» **Exercise directions**:
Whenever a line in this data holds the word "depth", report that line in full.

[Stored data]

———

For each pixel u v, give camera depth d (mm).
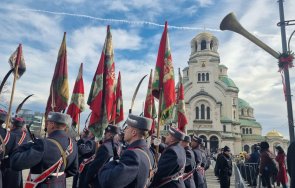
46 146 4793
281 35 6605
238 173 9875
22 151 4719
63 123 5180
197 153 9641
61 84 7660
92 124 7559
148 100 9188
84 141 9008
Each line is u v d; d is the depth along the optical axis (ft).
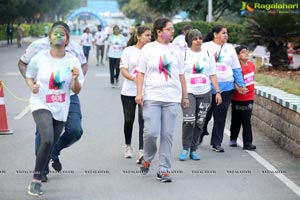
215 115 36.17
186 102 29.45
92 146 37.22
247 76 36.58
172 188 27.94
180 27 115.14
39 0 244.83
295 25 75.36
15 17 218.79
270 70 75.05
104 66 107.96
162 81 28.27
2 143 37.86
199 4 140.97
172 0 141.69
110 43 71.20
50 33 25.80
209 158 34.55
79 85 25.94
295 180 29.86
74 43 28.50
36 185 25.68
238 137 41.29
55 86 25.77
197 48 32.94
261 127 43.98
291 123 36.29
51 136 25.29
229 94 35.83
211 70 33.91
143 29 32.76
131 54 32.94
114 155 34.78
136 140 39.45
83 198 26.09
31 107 25.81
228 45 35.83
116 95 64.13
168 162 29.01
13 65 106.11
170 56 28.40
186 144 33.50
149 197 26.40
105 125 45.09
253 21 77.92
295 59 100.68
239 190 27.81
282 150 37.24
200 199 26.25
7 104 55.83
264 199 26.40
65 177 29.55
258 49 82.79
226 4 137.69
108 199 26.02
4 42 215.10
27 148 36.32
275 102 39.86
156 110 28.40
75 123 27.91
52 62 25.89
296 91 42.96
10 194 26.48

———

» **Task result**:
For each pixel u v, give camera depth d (mm).
Each line is u v d; d is the depth along the optical axis (ft).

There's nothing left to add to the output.